While I appreciate the constraining of the protein-protein interaction data coming from STRING to physical interactions so to increase the confidence of the results, I suggest (but this is only a non-mandatory suggestion) to generate an 'experimental correlation network' based upon the protein-protein correlation coefficents computed on the relative abundances of protein species observed on the samples (I suggest the authors to use as threshold the absolute value of correlation putting together up-regulated and dwon-regulated species).
It could be interesting to generate two correlation-based networks (one for each cluster) in order to check for differences and similarities in the wiring pattern of the two networks that will probably give some mechanistic hints. I suggest the authors to focus on 'clustering coefficient' and 'betweeness centrality' of the nodes (proteins) in the two networks (see for example https://www.mdpi.com/1422-0067/23/17/9869) .
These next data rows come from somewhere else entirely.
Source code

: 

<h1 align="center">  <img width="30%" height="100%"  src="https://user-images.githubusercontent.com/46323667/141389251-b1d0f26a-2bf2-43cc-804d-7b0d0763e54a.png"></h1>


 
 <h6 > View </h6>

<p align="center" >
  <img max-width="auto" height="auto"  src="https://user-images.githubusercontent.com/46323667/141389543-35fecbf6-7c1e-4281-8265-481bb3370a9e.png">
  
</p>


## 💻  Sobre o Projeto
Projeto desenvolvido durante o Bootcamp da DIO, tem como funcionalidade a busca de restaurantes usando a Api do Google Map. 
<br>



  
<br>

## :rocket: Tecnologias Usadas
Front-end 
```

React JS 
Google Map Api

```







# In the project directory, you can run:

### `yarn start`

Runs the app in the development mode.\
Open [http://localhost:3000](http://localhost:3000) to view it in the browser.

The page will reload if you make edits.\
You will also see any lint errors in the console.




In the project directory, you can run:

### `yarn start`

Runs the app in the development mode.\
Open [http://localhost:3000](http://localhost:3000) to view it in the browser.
Again compliments for a very thorough and rigorous work.
Author Response
Answers to Comments of Reviewer 2
We thank the reviewer for his/her appreciation and for the time spent on reading and reviewing our manuscript.
We would like to comment on his/her suggestions and on why we decided not to incorporate, at this stage, the suggested analysis:
I suggest (but this is only a non-mandatory suggestion) to generate an 'experimental correlation network' based upon the protein-protein correlation coefficents computed on the relative abundances of protein species observed on the samples.
Firstly, correlations estimated from abundances are (may be) bad proxies for protein-protein physical interaction and bad representatives for the underlying metabolic molecular mechanisms: as such much work has to be done to arrive to a meaningful interpretation of such entities.
Secondly, taking correlation pulling together data from different cluster is, in general, a bad idea, as we showed here:
- Saccenti (2023) What can go wrong when observations are not independently and identically distributed: A cautionary note on calculating correlations on combined data sets from different experiments or conditions. Front. Syst. Biol., 2023 https://doi.org/10.3389/fsysb.2023.1042156
Thirdly, differential correlation and topology analysis is certainly an interesting approach, as suggested by the reviewer, but in this case will entail the (possibly) pairwise comparison of 4 correlation networks and subsequent interpretation and discussion of the findings: this is an amount of work that would require a separate paper itself which we now plan to realise as a follow up for this study
We thank the reviewer for the suggestion, indeed we had not thought of such an approach. We have mentioned this as a possible avenue for new research in the Conclusion section:
Given the promising results obtained from the analysis of the protein-protein interaction networks, it could be interesting to explore the patterns of correlation that can be experimentally estimated from the measured protein abundances in the four clusters and compared across different clusters. Although correlations are incomplete proxies of physical and biochemical interactions, they can pinpoint functional relationships, such as co-regulation, participation in shared pathways, or membership in protein complexes, helping to map cellular processes and identify key regulatory hubs. When comparing different groups or conditions, changes in correlation patterns (and hence in the topology of the networks that can be inferred from them) can uncover dysregulated networks, characterize tumor subtypes, and guide biomarker discovery or therapeutic targeting.
Round 2
Reviewer 1 Report
Comments and Suggestions for AuthorsMy comments were addressed.